« Ces six CD documentent fort opportunément une œuvre abondante » par Jazz Magazine

La disparition le 24 octobre dernier de Fats Domino a suscité une couverture médiatique réservée aux artistes qui ont marqué leur époque. Nombreux sont ceux qui ont salué un pionnier du rock and roll, voire un de ses rois ! Formules à l’emporte-pièce et qui ne disent pas grand-chose de sa musique mais beaucoup de son aura. Car s’il a bien été porté par la vague du rock and roll à partir de 1955, il faisait partie du paysage musical américain depuis déjà longtemps. Le robuste pianiste de boogie-woogie des clubs de La Nouvelle-Orléans est repéré dès la fin des années 1940 par le producteur, trompettiste et chef d’orchestre Dave Bartholomew. Ensemble, ils vont élaborer cette forme de rhythm and blues indissociable de The Big Easy, le surnom de leur ville qui colle si bien à leur musique. Les succès s’enchaînent : “ the Fat Man, Going Home, Ain’t that A Shame, Blueberry hill, Blue Monday…” Fait remarquable, beaucoup de ses titres se classent  aussi bien dans les charts R&B que dans les classements Pop. Dans l’Amérique ségréguée des années 1950, Fats Domino fédère. Le public afro-américain lui est acquis, mais il séduit aussi les teenagers blancs et rassure leurs parents qui préfèrent ce brave gars débonnaire à des excités aux mœurs suspectes comme Little Richard ou Jerry Lee Lewis ! Fats Domino est aussi apprécié de ce côté de l’Atlantique, et singulièrement en France où il réconcilie amateurs de rock et de jazz.

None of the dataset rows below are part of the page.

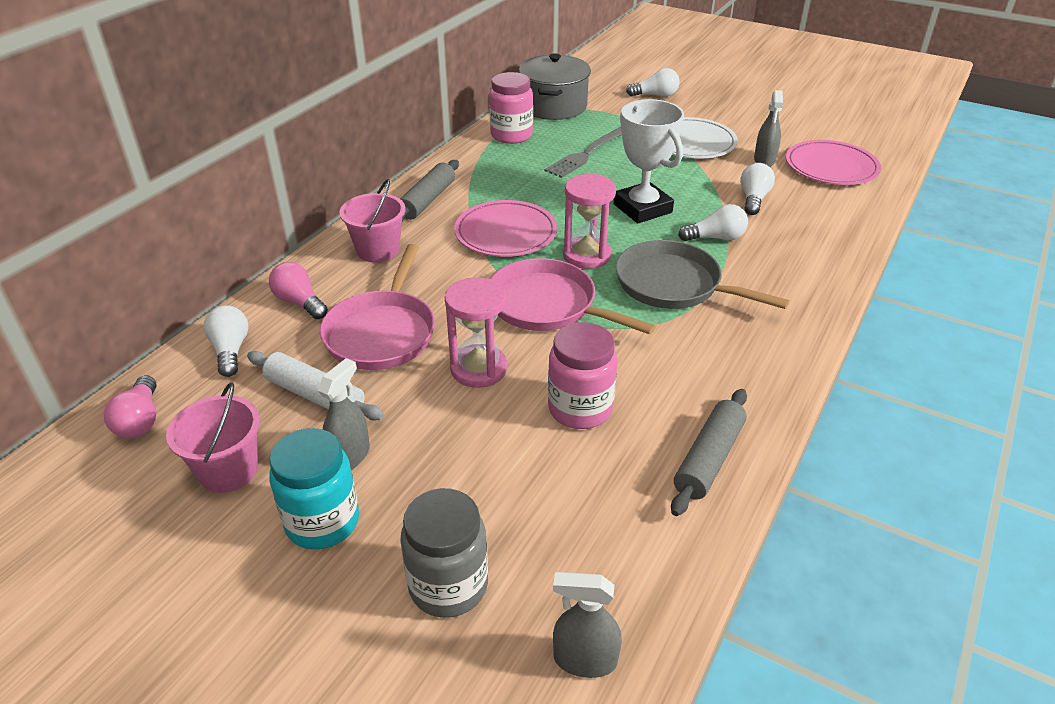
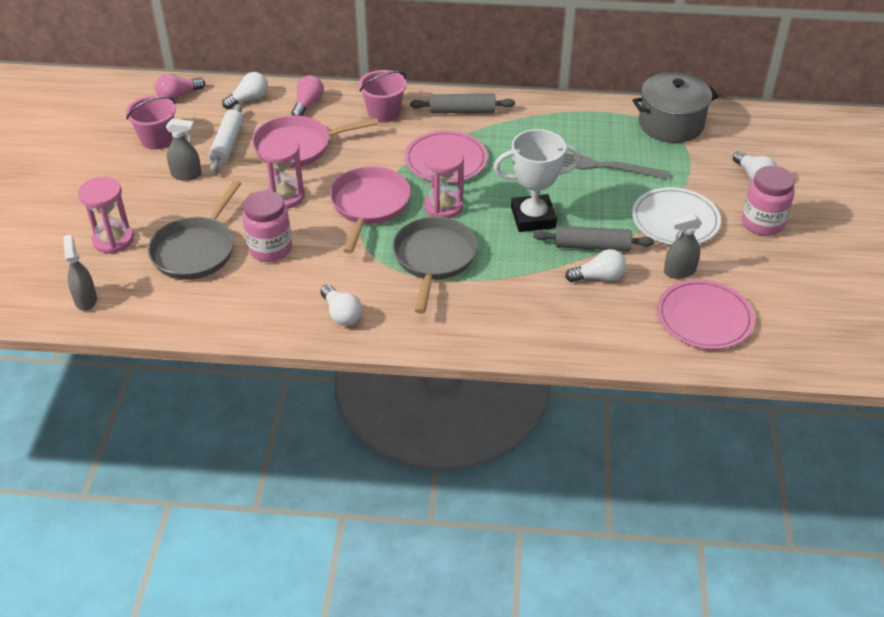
camera: 65 degrees right, 5 degrees up
turquoise jar [269,428,359,549] -> none
grey jar [400,488,488,618] -> pink hourglass [78,177,134,254]
pink jar [489,72,533,144] -> pink jar moved to [742,166,795,236]
white trophy [614,99,684,223] -> white trophy turned 45 degrees clockwise [493,129,581,232]
grey rolling pin [671,389,747,516] -> grey rolling pin moved to [533,226,654,251]
white light bulb [678,204,748,241] -> white light bulb moved to [320,284,362,326]
none -> grey pan [148,180,241,280]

Dès 1962, il est l’affiche du festival d’Antibes et quelques mois plus tard, c’est au Palais des sports de Paris qui l’accueille. Quand les succès s’espacent, ses concerts ne désemplissent pas. Deux moments sont particulièrement prisés, celui où il fait traverser la scène à son piano, à coups de bassin, et le « When The Saints » final, prétexte à une parade typiquement New Orleans. Pure coïncidence, le coffret « Fats Domino – The Indispensable 1949 – 1962 » [CHOC] (Frémeaux & Associés / Socadisc) a paru onze jours avant l’annonce de sa mort. Les cent vingt titres répartis sur ces six CD documentent fort opportunément et parfaitement une œuvre abondante, exubérante et populaire, précieux témoignage de ce gumbo néo-orléanais que Fats Domino a régénéré en son temps et qui ne finit pas de nous étonner.